### Tasks and exercises
1. Show each line of the entries that contains the string "appoggiatura", matching case exactly.
2. Proceed with the M1 Finance text, starting right after its final sentence.

Users on the platform come focused on their long-term goals, minimizing or eliminating costs and building a diversified portfolio of investments in their various accounts.

This allows users to save up for a down payment on a home, pay off a car loan, build up an emergency fund, save money for retirement and accomplish most any other money goal you can set.

Many have likely used a mix of short- and long-term investments to accomplish these goals, mostly with instruments like stocks, ETFs and cash, all of which the M1 Finance platform can handle.

When choosing M1 Finance as your financial platform, you have control over the investments in your portfolio by creating a custom investment portfolio.

By opening an investment account with a minimum of $100 (or $500 for an individual retirement account), you can start building your own portfolio or choosing from 80+ pre-built expert portfolios called “pies.”

Once you choose the investments right for you and your goals, you can enable automated transfers and employ Dynamic Rebalancing to avoid ever needing to place manual trades again.

Set up your auto-invest preferences to sweep idle cash when your cash balance exceeds $25 with these other tools and sit back.

Users are able to increase the amount they can invest on the platform through joint brokerage accounts and custodial accounts. These accounts from the free stock app offer significant financial flexibility by investing alongside a significant other or your child.

This article will talk about the joint and custodial accounts available on M1 Finance, how to set them up, what they can do and how they work.

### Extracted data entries
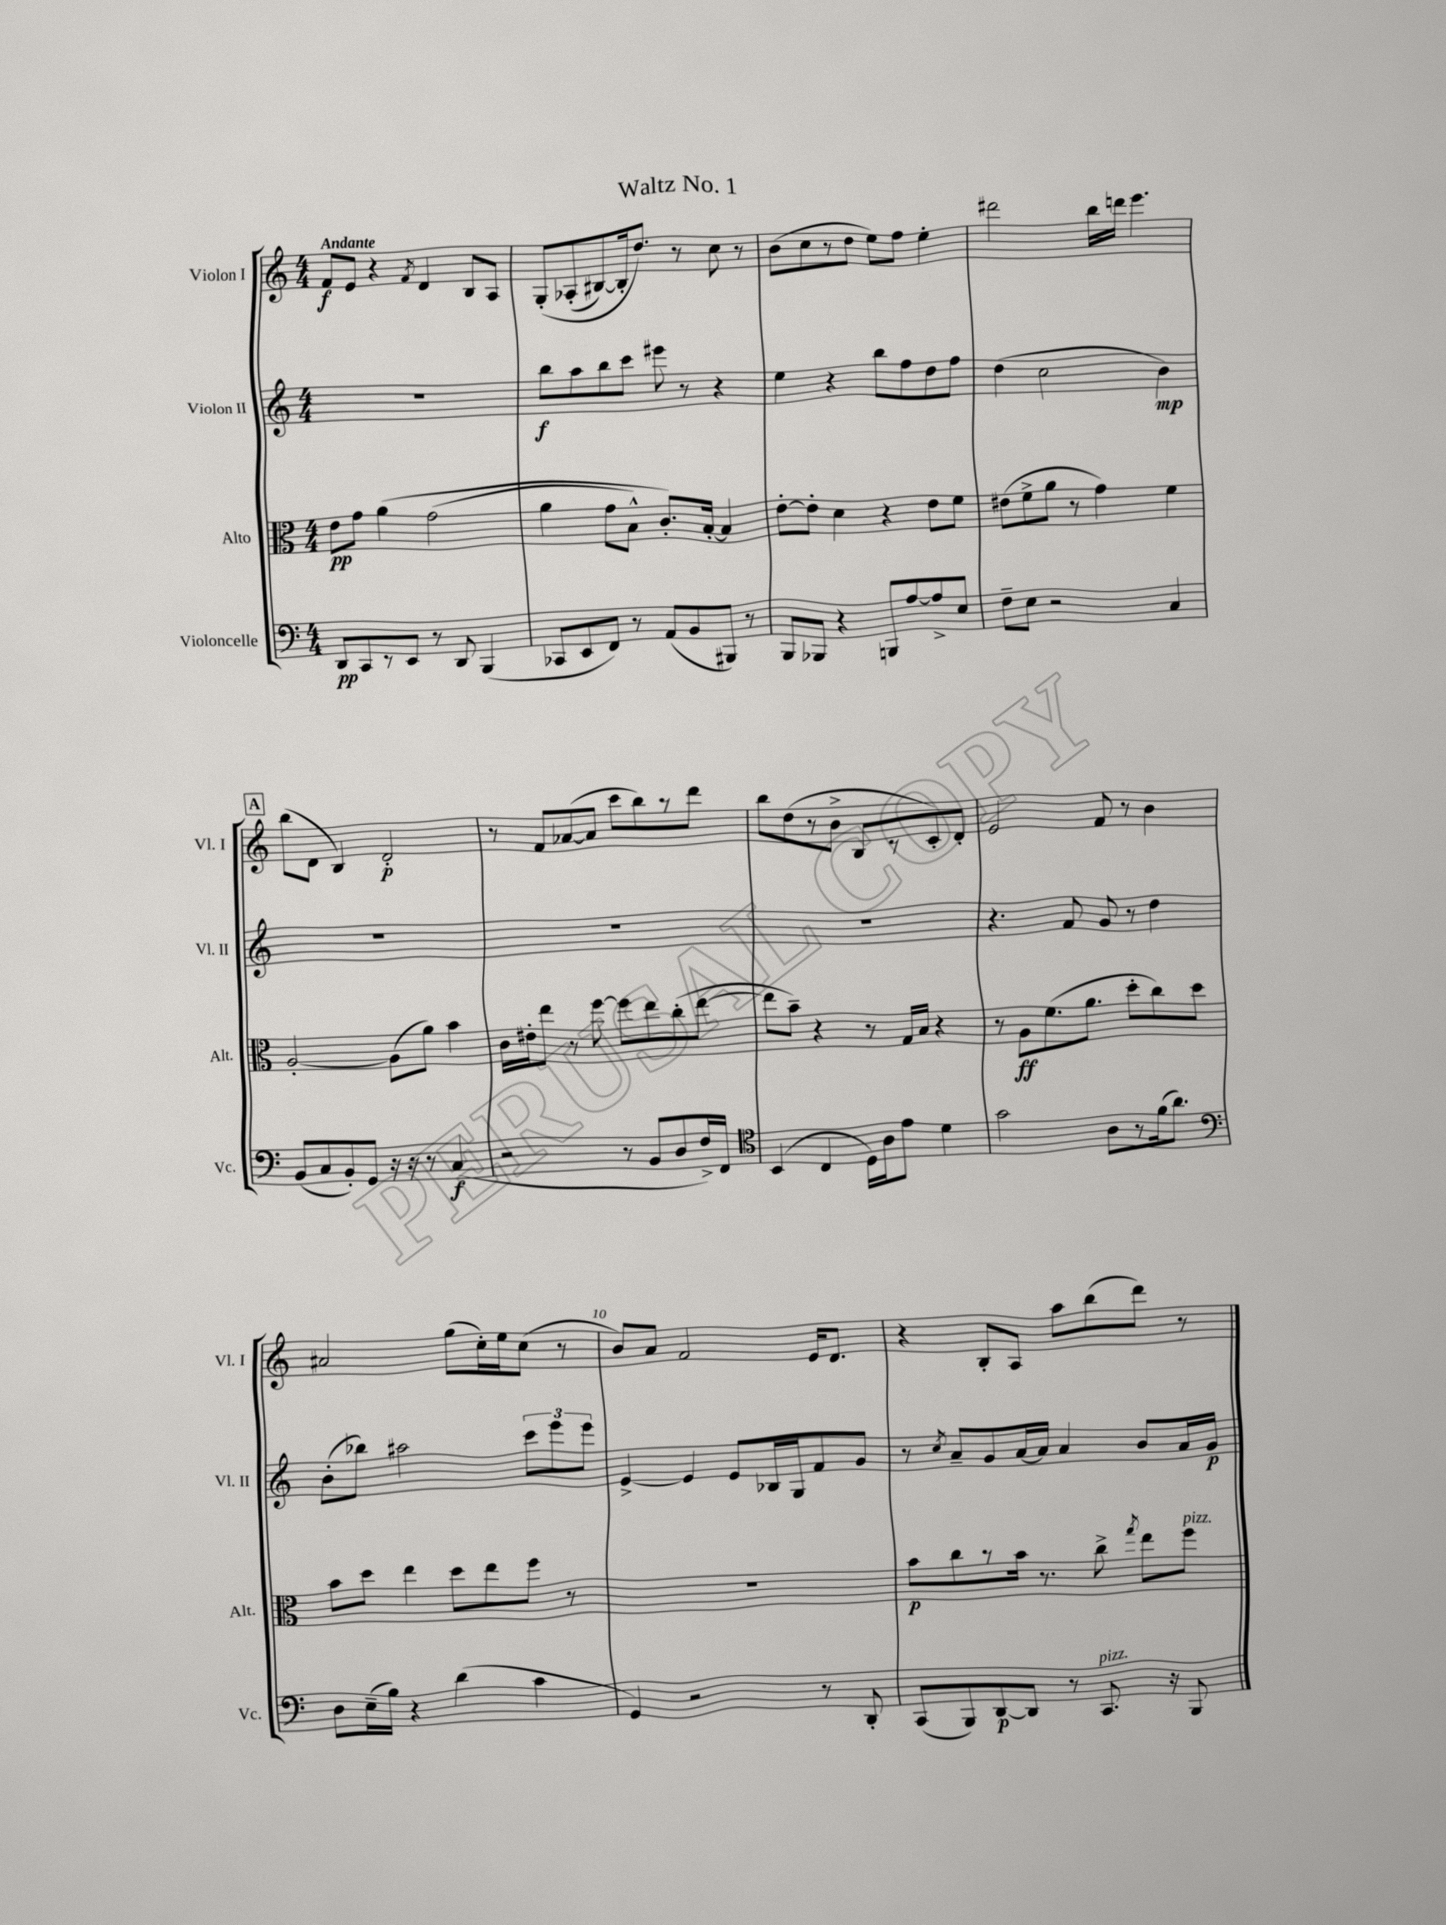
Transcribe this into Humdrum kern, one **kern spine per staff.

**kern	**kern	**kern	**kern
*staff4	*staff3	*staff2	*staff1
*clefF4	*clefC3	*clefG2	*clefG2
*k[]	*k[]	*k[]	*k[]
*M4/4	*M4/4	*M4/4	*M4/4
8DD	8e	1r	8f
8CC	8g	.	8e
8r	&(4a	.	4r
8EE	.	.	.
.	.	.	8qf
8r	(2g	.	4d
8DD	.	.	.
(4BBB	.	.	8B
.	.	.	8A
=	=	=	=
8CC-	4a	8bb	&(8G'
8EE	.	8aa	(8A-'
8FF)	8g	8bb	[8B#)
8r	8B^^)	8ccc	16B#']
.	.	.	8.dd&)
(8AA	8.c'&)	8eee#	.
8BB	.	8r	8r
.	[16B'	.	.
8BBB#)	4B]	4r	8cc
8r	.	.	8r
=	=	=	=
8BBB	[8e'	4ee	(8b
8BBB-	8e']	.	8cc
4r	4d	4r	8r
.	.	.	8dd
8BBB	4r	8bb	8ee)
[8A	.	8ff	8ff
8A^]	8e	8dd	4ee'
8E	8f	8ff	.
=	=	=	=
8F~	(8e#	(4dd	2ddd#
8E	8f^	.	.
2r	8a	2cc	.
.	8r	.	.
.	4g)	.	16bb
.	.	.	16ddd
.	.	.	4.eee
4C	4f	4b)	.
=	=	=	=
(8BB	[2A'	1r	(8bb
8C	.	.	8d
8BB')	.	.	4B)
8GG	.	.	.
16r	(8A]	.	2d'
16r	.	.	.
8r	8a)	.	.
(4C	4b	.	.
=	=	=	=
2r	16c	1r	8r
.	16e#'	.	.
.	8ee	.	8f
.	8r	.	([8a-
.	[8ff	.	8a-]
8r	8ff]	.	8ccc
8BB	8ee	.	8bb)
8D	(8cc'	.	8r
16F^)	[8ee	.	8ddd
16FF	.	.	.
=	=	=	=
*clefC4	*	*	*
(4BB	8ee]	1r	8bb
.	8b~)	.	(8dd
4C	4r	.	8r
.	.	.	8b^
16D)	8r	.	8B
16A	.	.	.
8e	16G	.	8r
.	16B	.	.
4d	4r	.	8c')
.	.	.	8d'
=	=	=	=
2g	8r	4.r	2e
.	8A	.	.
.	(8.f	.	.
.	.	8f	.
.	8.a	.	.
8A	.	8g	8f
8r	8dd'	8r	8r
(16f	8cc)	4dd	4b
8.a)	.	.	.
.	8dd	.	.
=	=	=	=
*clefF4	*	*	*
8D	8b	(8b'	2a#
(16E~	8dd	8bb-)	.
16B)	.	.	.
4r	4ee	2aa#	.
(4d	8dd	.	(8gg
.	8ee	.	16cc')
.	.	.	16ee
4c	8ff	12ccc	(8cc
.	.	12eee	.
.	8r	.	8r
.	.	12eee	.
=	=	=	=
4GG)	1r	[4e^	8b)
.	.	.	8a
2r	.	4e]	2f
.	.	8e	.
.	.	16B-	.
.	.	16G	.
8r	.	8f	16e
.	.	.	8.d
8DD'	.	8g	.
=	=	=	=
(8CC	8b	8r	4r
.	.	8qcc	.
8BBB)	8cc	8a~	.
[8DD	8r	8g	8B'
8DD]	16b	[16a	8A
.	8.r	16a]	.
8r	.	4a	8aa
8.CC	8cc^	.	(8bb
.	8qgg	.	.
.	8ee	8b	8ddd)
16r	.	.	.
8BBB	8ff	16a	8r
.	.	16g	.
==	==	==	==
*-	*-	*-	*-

* * *

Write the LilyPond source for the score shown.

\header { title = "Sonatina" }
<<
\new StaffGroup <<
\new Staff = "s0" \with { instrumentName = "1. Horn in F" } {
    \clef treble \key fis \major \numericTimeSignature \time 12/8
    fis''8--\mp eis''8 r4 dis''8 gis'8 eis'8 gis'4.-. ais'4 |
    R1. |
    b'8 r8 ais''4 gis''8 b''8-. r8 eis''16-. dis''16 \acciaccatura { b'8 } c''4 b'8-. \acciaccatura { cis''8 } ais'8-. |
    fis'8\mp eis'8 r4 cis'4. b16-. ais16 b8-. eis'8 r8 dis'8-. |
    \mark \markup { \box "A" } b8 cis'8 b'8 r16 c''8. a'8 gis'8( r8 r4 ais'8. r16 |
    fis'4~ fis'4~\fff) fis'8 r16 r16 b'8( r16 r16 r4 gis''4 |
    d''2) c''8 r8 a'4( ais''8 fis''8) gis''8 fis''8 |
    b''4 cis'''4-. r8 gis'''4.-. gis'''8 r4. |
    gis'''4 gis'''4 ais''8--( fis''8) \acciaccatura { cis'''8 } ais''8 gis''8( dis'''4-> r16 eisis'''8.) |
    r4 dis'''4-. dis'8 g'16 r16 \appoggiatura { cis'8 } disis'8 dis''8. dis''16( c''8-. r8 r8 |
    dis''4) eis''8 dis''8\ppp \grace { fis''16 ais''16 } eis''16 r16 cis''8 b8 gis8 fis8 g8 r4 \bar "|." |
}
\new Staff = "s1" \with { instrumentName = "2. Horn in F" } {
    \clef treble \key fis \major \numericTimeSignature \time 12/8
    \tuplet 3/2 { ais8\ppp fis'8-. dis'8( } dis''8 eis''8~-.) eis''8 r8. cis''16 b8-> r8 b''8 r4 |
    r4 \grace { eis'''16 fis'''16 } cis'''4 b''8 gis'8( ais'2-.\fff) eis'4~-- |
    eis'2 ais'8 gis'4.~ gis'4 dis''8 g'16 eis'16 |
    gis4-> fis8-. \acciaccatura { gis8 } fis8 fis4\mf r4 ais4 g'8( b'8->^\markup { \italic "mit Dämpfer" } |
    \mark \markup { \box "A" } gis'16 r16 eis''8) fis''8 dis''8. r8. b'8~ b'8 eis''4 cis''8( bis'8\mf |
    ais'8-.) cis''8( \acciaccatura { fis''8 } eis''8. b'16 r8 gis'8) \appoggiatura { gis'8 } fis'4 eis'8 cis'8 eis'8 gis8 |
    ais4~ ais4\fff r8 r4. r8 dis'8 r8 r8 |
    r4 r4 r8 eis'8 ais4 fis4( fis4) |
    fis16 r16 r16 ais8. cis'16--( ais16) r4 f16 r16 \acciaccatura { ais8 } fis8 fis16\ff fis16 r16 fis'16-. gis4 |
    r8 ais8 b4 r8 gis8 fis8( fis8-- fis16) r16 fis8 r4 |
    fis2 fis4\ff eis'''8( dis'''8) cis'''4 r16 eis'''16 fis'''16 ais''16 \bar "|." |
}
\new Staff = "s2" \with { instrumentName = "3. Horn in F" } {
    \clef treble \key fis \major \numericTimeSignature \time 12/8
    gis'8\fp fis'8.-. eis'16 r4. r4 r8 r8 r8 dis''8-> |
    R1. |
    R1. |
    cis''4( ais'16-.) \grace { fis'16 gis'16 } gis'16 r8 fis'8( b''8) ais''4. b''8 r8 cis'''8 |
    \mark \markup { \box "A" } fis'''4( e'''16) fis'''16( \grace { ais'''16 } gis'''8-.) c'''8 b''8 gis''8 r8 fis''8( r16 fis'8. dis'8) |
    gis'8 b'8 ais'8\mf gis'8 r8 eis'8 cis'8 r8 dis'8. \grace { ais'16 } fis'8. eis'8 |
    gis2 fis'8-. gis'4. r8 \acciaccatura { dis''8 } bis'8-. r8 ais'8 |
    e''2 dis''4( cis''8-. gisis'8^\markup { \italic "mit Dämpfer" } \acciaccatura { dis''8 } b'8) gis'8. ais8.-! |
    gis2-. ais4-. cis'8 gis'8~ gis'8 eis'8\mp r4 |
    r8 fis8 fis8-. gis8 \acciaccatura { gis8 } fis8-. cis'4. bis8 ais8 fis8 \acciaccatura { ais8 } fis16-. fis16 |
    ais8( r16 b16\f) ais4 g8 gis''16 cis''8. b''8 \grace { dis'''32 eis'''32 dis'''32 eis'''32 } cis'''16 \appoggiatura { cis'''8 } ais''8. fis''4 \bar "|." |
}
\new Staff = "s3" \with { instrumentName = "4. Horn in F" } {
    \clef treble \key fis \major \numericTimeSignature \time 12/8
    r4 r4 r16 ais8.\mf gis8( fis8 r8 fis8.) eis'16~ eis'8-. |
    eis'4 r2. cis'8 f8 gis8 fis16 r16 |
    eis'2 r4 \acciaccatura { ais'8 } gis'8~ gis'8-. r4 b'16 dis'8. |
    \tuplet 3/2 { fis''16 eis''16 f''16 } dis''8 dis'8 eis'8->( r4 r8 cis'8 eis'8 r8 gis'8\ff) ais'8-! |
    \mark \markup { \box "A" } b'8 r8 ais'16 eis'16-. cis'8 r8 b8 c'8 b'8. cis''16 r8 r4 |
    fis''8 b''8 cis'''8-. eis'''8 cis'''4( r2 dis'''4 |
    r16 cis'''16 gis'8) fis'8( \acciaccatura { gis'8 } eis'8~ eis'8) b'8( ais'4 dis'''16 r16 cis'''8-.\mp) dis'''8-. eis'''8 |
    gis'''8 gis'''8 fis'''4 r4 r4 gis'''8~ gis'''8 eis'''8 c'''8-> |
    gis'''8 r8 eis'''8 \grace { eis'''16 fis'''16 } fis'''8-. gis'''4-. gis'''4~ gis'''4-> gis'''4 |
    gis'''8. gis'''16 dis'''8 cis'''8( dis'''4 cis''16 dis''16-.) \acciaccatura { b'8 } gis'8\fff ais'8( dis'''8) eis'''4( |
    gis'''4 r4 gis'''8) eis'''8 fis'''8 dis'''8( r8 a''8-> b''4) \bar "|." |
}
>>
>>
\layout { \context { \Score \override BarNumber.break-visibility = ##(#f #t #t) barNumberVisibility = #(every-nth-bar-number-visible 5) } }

### Answer set
1.
    r4 dis'''4-. dis'8 g'16 r16 \appoggiatura { cis'8 } disis'8 dis''8. dis''16( c''8-. r8 r8 |
    ais'8-.) cis''8( \acciaccatura { fis''8 } eis''8. b'16 r8 gis'8) \appoggiatura { gis'8 } fis'4 eis'8 cis'8 eis'8 gis8 |
    ais8( r16 b16\f) ais4 g8 gis''16 cis''8. b''8 \grace { dis'''32 eis'''32 dis'''32 eis'''32 } cis'''16 \appoggiatura { cis'''8 } ais''8. fis''4 \bar "|." |

2.
Types of Brokerage Accounts on M1 Finance

man reviewing information on computer medium

M1 Finance offers several types of investment accounts on the platform. Each comes with unique advantages and disadvantages:

→ Brokerage Accounts

  • Individual brokerage accounts
  • Joint brokerage accounts

→ Retirement Accounts

  • Individual retirement accounts
    • Traditional IRA
    • Roth IRA
    • Simplified Employee Pension (SEP) IRA

→ Custodial Accounts

  • Custodial account for minors

→ Trust Accounts

  • Trust accounts for beneficiaries

What is a Joint Brokerage Account?

couple reviewing investments

The most basic type of investment account is an individual brokerage account. This is an account held under one person’s name alone.

You can invest in taxable assets through the account, meaning you pay taxes on any gains you make or can use your losses to offset other gains or otherwise lower your taxable income by up to $3,000 per year.

Joint brokerage accounts gives two or more people equal ownership over the account and the assets held within it.

Joint account holders can make trades for themselves or on behalf of the other person with all profits and losses being shared equally between them.

These accounts commonly get used between married couples, parents with children 18 and older, or for adults who care for their elderly parents.

Other arrangements exist, but these are the most common instances of when you might wish to use a joint brokerage account to manage your investment dollars.

Joint brokerage accounts allow multiple people to have control over the account, including making trades, initiating deposits and withdrawals and partaking in other related investment account actions and decisions.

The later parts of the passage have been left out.